Select Page

August : studious holidays

After spending almost 2 years evolving in a quite specialized team in data science, I had neglected some aspects in my practice. I did certainly improve in manipulating and modeling data in R. But I omitted two essential steps: namely the acquisition and the extraction of data, and the communication of the results.

 

Dataviz and communication

Hence, I took these two books in my luggages:

This book is a must-read for anyone who has studied a little bit long, has sought to perform very complex statistical methods and wishes to communicate his results. Communication, or the art of telling stories with data, belongs to the soft skills that can make all the difference when starting a career as a data analyst / scientist.
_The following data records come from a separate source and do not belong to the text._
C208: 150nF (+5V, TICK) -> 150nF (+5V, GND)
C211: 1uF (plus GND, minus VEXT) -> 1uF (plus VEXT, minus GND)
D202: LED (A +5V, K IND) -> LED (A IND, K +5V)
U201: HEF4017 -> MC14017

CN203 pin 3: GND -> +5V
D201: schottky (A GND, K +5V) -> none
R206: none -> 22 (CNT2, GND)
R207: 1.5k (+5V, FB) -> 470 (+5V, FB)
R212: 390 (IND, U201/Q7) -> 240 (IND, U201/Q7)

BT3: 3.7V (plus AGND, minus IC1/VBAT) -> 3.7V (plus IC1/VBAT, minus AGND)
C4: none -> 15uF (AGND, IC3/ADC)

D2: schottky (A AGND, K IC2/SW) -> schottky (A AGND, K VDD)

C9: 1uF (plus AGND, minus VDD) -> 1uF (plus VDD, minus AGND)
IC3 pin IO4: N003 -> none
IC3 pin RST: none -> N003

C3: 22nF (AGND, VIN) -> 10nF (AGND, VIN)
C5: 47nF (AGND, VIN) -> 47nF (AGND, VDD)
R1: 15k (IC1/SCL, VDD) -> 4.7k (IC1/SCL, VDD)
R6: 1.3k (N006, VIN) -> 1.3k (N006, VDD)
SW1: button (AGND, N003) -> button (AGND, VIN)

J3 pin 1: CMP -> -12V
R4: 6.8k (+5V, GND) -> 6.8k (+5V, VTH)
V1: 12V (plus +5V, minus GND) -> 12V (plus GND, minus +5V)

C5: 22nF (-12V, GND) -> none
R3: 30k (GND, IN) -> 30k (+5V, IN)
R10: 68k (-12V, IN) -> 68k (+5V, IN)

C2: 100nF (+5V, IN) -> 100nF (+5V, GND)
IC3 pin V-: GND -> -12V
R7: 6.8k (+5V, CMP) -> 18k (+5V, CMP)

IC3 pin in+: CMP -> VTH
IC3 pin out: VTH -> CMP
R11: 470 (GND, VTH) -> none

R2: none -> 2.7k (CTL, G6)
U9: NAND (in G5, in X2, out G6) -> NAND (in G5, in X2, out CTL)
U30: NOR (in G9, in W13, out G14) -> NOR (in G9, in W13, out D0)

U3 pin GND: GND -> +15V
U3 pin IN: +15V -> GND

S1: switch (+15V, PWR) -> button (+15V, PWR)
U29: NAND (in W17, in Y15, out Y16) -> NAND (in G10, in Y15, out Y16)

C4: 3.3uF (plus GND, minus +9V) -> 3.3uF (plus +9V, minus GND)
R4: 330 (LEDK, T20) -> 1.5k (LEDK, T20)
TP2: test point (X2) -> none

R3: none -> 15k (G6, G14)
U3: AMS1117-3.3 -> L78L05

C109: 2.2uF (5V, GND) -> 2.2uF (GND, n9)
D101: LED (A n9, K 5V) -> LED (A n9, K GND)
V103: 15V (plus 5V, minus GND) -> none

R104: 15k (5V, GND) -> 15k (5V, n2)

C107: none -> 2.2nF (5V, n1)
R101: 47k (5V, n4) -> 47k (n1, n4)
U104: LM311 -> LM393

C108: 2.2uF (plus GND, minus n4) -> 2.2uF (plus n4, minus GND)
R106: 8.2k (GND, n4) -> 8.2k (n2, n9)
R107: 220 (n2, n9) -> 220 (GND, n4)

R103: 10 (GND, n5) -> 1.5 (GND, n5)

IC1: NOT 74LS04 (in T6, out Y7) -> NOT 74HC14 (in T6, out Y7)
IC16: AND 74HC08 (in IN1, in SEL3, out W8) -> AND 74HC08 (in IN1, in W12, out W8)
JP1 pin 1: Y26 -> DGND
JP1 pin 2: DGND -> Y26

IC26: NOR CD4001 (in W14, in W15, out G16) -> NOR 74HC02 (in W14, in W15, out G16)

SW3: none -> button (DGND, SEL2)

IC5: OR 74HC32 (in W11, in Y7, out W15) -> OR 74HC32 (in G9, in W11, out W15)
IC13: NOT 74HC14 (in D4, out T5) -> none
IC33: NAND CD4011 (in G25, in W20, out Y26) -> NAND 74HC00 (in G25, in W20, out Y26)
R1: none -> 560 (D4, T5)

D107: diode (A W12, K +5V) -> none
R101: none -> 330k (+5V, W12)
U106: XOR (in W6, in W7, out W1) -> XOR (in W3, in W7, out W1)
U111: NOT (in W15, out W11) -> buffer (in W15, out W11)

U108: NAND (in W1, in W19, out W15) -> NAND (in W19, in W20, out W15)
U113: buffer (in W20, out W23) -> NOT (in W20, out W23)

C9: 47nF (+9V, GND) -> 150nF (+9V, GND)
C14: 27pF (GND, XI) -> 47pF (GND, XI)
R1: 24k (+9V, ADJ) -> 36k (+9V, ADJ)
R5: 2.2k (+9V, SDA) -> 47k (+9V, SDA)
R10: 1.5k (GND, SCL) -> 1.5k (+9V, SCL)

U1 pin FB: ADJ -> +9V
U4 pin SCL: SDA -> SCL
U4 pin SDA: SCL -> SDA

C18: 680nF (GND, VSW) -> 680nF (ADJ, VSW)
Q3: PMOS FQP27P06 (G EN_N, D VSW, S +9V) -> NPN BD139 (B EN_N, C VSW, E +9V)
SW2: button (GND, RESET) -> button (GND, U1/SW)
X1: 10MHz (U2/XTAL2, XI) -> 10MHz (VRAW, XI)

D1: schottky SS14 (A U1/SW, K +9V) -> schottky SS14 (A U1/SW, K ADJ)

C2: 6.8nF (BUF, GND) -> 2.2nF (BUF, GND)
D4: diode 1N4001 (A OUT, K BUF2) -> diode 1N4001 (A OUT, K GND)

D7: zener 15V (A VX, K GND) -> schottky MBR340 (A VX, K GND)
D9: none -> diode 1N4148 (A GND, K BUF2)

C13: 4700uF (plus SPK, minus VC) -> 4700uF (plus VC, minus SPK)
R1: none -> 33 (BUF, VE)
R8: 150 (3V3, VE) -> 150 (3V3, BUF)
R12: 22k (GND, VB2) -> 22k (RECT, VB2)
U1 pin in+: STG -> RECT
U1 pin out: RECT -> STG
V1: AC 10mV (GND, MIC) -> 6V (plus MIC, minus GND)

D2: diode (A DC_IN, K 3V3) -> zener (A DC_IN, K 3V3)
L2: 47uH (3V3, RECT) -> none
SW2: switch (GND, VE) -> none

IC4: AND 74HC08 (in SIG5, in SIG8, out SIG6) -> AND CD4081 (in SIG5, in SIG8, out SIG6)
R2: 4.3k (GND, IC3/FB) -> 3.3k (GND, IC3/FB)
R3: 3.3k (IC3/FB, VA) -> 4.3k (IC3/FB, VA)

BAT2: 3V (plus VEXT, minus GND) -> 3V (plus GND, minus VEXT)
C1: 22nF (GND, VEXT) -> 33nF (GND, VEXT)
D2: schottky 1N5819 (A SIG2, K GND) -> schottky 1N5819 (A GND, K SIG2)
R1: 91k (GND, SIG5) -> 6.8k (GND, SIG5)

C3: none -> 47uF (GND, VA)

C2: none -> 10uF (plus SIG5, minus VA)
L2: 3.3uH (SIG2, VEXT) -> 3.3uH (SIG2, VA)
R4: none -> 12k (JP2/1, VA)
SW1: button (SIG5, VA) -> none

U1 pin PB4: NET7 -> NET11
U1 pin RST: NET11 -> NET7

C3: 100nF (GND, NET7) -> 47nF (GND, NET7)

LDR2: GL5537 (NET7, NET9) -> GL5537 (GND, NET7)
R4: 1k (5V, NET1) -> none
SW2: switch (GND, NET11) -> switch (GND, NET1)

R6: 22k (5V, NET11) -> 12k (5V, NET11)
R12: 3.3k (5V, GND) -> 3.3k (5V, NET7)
I would have liked to have it in my hands a few years ago, when I started working in a non-academic environment. I recognize indeed several beginner’s mistakes I did, like: showing the dendogram of a classification to a decision makers, put as much information as I could on a slide, and do a lot (maybe too much) pie-charts. Her demonstration on the nullity of pie charts is bluffing, and for this reason this book worth to be read.

Scott Murray explains in a very pedagogical way how to use d3.js. And pedagogy is really needed to learn how to use this library, which makes us manipulate both javascipt, .svg, .css and .html. It’s a step-by-step class with computer jargon-free language, because it is addressed to data-journalists. I have not finished reading it yet, but I am already proud of myself to have been able to understand and install all the web environment, and to have realized my first histogram on d3.js. I will try to do a bit more attractive and interactive stuff for this blog in the next weeks.

 

Extract and manipulate data

For the acquisition and extraction of data, I followed this class on Udemy: Spatial SQL with PostgreSQL by Professor Arthur Lembo. https://www.udemy.com/spatialsql/learn/v4/overview

I have not finished yet. The idea behind taking this class is to refresh some of my old knowledge:

  • in GIS because my knowledge dates back to the year 2000,
  • in SQL because I never followed a real structured training and it starts to be a burden for my daily practice,
  • and to learn how to use PostGIS, that’s beautiful!

I am quite satisfied with my success in installing my PostgreSQL server and importing my first data. You can also see my beginnings in PostgreSQL here: https://berengeregautier.com/importer-sirene-postgresql/. And I am also satisfied to have connected my server to a GIS and to my R sessions. I’m looking forward to manipulate all the power of these tools (an upcoming post is being prepared )

Manipulate science

From a more epistemological point of view, I have also been interested in the way science is mistreated. I have been shocked by the documentary “Merchant of Doubts”  a few months ago. And I thought naively that never ever it could happen in our European democracies. We are not as stupid ! Without being an eco-activist, I have been passionately interested in the debate about endocrine disruptors in Europe, because I was shocked by the way German journalists treated the subject with such irresponsibility. It struck me a few weeks ago with German newspaper articles on the decline in the number of spermatozoa. Those articles were full of non-sense and full of potentially dangerous ideas. I have since read with great interest the exciting investigation of Stéphane Horel, an investigative journalist in the European Parliament, whose book you can find here: https://www.amazon.fr/Intoxication-St%C3%A9phane-HOREL/dp/2707186376

I will need a few more days to summary all the weird stuff I have read in the German press. This analysis has its own place on a blog that talks about data science and science in general. How do we manipulate numbers and spread doubt about scientific studies that stance marks the consensus of the scientific community? The German non-debate about endocrine disruptors is especially relevant.